Developmental errors: this kind of errors is somehow part of the overgeneralizations, (this later is subtitled into Natural and developmental learning stage errors), D.E are results of normal pattern of development, such as (come = comed) and (break = breaked), D.E indicates that the learner has started developing their linguistic knowledge and fail to reproduce the rules they have lately been exposed to in target language learning.

Errors of avoidance: these errors occur when the learner fail to apply certain target language rules just because they are thought of to be too difficult.

Induced errors: as known as transfer of training, errors caused by misleading teaching examples, teachers, sometimes, unconditionally, explain a rule without highlighting the exceptions or the intended message they would want to convey. J. Richard et al. (2002) provided an example that occurs at the level of teaching prepositions and particularly ‘’ at ‘’ where the teacher may hold up a box and say ‘’ I am looking at the box ‘’, the students may understand that ‘’ at ‘’ means ‘’ under ‘’, they may later utter ‘’ the cat is at the table ‘’ instead of the cat is under the table. Errors of overproduction: in the early stages of language learning, learners are supposed to have not yet acquired and accumulated a satisfied linguistic knowledge which can enable them to use the finite rules of the target language in order to produce infinite structures, most of the time, beginners overproduce, in such a way, they frequently repeat a particular structure.

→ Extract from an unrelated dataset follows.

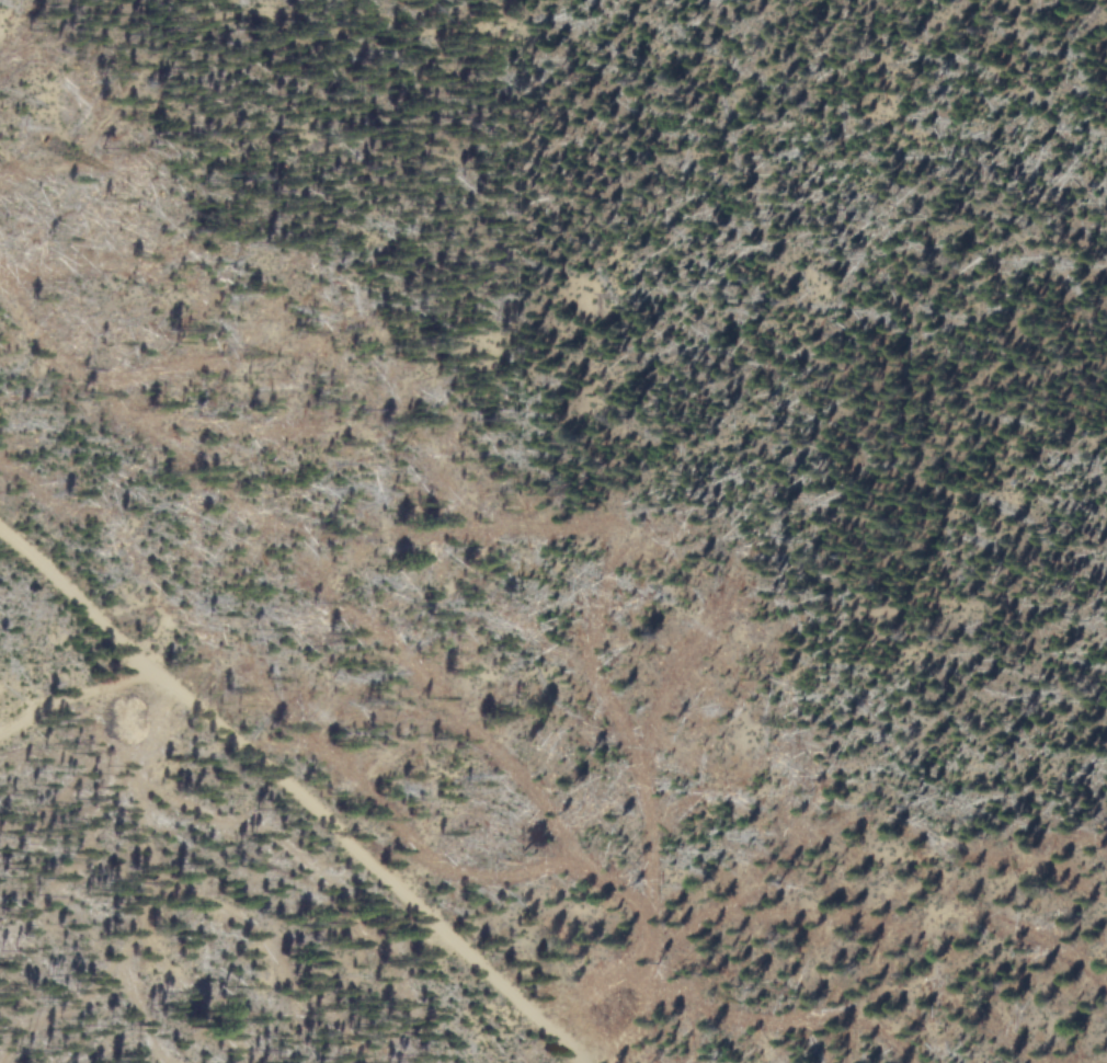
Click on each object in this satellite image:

Intralingual Error Interference from the student’s own language is not the only reason for committing errors. Students may make mistake in the target language, since they do not know the target language very well, they have difficulties in using it. Richard (1974: 6) states, intralingual interference refers to items produced by learner, which reflect not the structure of mother tongue, but generalization based on partial exposure of the target language. Brown (1980: 162) said that it has been found that the early stages of language learning are characterized by a predominance of interlingual transfer, but once that learner has begun to acquire parts of the new system, more and more transfer generalization within the target language is manifested. Richard (1974: 120) classifies the intralingual errors into four categories including over generalization, ignorance of rule restrictions, incomplete application of the rules, and false concept hypothesized or semantic errors.

1:) Overgeneralization it happens when a learner creates a deviant structure on the basis of his experience of other structure in the target language. Littlewood (1984) cites the example of forming plural by adding “s” to even irregular plurals, also generalizing the “-ed” past form.

2) Ignorance of Rule Restrictions: James (1998: 63) that ignorance is specific in the sense that one is normally said to be ignorant of structure; the learner of the second language does not obey the structure of the target language. In this type of error, the learner fails to observe the restrictions of existing structures. Some rule restriction errors may be accounted for in terms of analogy and may result from the role learning of rules.

3) Incomplete Application of the Rules: this error may occur when learner fails to apply the rules completely due to the stimulus sentence.

4) False Concept Hypothesized: learners’ faulty understanding of distinctions of target language items leads to false conceptualization.